The new tax system would be more open and accessible, reversing the UK Government’s present programme of local tax office closures.
It is the recommendations on income and corporation tax which could be most controversial.
The report calls for a reduction in the personal allowance, more tax bands, a 50p rate, a “base rate” of income tax, and the end of higher rate reliefs beyond personal allowance.
Inheritance tax should be abolished – due to its potential abuses – with capital gains tax being charged on death, while a “lifetime gift receipts tax” and an annual “wealth tax” should be created on all personal wealth exceeding £2 million.
Investment income should also be subject to a surcharge in excess of £3000, and there should be a reconsideration of tax incentives for savings, enhanced resources for identifying the income of the self-employed and the withdrawal of bank notes of more than £10 to discourage the cash economy.
On corporation tax, Murphy recommends that it be increased, which stands in contrast to what was deemed probable prior to the September 2014 referendum.
He also argues for thorough clampdown on tax avoidance by individuals and companies, suggesting that company directors and shareholders should be liable for their firms’ tax debts.
With Scotland’s financial sector providing tens of thousands of jobs, the recommendations on a Financial Transactions Tax (FTT) could prove controversial.
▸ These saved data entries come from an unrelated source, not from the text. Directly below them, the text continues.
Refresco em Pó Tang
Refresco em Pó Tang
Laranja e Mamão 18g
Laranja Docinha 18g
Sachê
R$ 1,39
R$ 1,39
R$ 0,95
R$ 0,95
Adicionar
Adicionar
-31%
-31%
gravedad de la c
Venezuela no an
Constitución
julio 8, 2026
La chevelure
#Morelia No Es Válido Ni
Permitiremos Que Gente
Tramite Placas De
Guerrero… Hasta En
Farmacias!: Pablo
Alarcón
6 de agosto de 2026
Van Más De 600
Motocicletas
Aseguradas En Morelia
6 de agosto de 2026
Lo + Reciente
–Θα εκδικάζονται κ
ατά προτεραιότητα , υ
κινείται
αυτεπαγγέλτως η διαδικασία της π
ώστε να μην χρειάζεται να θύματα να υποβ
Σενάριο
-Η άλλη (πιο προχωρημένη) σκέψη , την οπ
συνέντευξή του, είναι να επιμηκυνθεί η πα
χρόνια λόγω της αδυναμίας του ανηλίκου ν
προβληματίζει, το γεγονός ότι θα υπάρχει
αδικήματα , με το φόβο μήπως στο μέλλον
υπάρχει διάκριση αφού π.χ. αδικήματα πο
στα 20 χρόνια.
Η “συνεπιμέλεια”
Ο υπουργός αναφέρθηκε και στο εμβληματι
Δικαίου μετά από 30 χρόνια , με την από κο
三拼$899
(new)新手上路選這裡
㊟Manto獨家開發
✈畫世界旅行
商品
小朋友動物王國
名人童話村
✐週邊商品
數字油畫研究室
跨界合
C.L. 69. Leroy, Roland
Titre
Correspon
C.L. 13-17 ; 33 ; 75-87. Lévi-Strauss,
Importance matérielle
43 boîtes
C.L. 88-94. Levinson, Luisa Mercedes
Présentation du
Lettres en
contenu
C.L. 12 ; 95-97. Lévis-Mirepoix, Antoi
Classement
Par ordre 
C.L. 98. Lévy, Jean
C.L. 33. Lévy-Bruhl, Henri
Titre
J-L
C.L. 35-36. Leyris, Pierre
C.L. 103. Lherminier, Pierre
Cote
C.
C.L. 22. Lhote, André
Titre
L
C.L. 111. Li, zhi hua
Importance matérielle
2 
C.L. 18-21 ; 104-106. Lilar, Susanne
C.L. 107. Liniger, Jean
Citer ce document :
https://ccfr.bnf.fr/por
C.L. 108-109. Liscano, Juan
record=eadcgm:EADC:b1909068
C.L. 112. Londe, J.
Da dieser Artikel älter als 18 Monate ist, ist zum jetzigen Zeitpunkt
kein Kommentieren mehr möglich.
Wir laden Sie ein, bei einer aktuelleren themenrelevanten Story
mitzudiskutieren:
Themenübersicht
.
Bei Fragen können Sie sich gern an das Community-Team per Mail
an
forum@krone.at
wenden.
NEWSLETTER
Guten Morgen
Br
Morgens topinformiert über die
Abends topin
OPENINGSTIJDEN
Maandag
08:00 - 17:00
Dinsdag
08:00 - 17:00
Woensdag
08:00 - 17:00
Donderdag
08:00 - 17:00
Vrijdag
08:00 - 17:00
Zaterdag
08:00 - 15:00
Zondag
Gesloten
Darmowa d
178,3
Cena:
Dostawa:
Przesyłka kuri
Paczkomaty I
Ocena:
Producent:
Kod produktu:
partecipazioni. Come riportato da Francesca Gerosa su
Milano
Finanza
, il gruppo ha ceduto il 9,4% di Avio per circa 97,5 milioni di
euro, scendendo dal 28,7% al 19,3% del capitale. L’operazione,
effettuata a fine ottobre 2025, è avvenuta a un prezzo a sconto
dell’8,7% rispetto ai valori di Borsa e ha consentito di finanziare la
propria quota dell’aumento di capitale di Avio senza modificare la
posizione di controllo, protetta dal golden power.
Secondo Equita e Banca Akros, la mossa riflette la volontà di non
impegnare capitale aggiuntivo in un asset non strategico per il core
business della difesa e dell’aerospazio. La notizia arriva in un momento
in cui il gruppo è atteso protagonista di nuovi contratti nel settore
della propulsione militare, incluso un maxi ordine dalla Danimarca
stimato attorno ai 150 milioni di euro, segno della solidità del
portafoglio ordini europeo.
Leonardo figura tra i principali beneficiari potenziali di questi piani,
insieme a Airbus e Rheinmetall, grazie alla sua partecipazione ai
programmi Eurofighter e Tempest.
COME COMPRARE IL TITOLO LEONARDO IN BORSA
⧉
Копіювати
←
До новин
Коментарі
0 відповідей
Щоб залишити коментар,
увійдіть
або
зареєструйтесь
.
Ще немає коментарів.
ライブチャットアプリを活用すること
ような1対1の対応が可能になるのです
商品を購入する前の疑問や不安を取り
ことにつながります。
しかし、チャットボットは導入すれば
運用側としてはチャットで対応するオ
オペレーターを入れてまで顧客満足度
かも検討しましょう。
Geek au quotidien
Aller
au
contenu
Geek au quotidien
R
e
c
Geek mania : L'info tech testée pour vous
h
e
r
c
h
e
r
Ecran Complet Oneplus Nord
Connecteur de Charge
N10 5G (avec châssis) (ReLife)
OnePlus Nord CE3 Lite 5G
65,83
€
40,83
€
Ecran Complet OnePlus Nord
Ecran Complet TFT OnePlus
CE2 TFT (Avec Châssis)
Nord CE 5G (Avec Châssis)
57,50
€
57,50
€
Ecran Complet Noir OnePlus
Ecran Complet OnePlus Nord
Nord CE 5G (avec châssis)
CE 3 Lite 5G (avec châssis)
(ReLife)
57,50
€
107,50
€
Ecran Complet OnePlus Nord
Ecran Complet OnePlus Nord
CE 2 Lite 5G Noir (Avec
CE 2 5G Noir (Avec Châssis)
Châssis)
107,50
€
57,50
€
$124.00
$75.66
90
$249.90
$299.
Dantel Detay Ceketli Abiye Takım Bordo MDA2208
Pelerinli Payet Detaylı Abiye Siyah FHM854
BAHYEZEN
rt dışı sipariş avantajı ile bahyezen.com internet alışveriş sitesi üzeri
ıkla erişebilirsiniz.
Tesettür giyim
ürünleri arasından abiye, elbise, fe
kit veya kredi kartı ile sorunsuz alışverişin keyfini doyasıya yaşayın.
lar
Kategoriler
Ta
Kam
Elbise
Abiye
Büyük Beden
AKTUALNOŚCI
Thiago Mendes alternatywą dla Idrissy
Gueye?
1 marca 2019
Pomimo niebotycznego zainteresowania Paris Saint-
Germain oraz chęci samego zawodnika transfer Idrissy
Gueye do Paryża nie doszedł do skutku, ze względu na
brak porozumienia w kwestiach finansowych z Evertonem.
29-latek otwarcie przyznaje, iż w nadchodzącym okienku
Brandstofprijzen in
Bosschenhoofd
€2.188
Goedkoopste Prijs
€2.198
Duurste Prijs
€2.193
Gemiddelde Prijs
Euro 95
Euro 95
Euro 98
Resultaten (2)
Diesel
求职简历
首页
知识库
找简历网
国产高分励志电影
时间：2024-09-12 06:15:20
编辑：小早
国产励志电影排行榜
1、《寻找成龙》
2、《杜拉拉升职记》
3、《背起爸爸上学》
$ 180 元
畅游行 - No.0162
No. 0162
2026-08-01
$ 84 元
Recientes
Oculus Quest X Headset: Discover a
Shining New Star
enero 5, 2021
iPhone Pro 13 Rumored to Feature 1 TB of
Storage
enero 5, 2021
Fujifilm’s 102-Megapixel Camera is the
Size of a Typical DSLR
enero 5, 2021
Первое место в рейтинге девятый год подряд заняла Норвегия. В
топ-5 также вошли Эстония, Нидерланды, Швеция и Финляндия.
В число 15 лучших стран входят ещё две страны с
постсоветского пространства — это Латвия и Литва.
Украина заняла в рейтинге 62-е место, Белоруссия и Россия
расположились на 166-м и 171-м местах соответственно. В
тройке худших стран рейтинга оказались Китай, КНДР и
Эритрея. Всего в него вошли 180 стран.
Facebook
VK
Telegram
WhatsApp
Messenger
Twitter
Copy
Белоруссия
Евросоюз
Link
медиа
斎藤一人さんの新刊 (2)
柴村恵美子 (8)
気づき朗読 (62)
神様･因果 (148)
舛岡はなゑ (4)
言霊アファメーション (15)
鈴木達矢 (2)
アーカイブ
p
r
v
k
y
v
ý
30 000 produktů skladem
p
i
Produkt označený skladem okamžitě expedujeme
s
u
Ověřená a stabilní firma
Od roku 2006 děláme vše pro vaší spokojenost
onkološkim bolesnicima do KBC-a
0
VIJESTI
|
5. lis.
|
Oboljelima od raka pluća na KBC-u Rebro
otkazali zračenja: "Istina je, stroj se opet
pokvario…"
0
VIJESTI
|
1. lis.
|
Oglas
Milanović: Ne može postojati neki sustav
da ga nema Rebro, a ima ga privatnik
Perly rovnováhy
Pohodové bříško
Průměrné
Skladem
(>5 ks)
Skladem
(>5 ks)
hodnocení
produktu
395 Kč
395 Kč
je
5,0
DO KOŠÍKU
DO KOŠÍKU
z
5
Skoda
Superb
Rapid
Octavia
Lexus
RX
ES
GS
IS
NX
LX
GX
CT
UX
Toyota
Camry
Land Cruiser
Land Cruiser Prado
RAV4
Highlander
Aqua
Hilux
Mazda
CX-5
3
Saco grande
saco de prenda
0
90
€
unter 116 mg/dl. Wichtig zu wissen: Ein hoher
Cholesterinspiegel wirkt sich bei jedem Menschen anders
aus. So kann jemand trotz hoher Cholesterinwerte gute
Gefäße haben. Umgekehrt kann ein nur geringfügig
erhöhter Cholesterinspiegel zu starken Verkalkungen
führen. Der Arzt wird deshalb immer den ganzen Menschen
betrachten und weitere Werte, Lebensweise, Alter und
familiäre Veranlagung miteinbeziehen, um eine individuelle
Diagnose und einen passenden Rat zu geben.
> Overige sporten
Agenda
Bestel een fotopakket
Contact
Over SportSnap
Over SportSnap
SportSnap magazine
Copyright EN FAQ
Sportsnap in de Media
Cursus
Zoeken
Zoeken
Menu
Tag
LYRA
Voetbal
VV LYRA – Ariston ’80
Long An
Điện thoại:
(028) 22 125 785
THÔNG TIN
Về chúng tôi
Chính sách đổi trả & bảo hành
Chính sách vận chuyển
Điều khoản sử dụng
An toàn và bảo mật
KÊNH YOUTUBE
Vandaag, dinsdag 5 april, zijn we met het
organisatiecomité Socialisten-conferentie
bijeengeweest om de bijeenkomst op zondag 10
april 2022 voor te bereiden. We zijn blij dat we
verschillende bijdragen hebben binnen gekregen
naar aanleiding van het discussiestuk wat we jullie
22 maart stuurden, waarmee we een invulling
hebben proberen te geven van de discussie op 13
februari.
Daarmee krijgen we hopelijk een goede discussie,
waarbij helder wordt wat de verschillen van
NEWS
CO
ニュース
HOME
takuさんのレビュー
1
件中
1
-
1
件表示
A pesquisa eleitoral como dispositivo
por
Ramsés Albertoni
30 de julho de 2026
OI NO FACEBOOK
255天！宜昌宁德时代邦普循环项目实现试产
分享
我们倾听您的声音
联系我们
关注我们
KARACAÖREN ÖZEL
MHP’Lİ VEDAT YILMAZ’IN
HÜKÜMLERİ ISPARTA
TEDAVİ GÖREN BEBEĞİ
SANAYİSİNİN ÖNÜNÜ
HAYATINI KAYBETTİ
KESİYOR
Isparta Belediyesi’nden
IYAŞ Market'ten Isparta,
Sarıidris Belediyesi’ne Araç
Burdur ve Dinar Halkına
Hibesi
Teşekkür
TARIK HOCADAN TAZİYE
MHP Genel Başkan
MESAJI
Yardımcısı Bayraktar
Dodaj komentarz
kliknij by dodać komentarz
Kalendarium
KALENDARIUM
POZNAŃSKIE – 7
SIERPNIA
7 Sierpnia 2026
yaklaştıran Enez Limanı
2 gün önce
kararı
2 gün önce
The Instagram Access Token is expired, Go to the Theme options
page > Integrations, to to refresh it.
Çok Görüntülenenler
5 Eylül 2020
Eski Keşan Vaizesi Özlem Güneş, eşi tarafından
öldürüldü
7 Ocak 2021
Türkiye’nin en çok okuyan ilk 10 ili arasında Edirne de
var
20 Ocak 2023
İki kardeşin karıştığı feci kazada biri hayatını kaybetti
The report states that the finance sector is not subject to VAT and thus has a competitive advantage, and should be taxed “in order to modify its tendency towards reckless behaviour that destabilises the economy”.
It adds that “Stamp Duty is already a ?tax on trading transactions and it should be extended to share-related financial derivatives in the form of a FTT.
“This should also be on other forms of financial trading including foreign exchange trading, where most trades are speculative; the rates charged will be tiny – the effect will be to reduce incentives for speculative risk; the FTT should be increased rapidly at times of high financial trading volatility; the FTT would reduce inequality, level the playing field and reduce market shocks.”
Banking privacy should disappear, the report concludes: “Any bank trading in Scotland must be required to provide full details to the Scottish authorities of any account that they maintain anywhere for any Scottish resident person or company on an annual basis, including the total sum deposited in the account each year.”
Ben Wray, Common Weal’s head of policy, said of the report: “This Common Weal report – which is a fully comprehensive study of a prospective independent Scotland’s tax system – is a major landmark publication in the Scottish independence debate.
“The report shows that tax is an essential mechanism for government to meet social and economic goals, and that a fair and effective tax system after independence requires an independent Scottish currency to go with it. It should be essential reading for anyone who wants to renew and update the case for Scottish independence.”
Murphy’s report is intended to contribute to the debate on a future tax system for Scotland. It will certainly do that.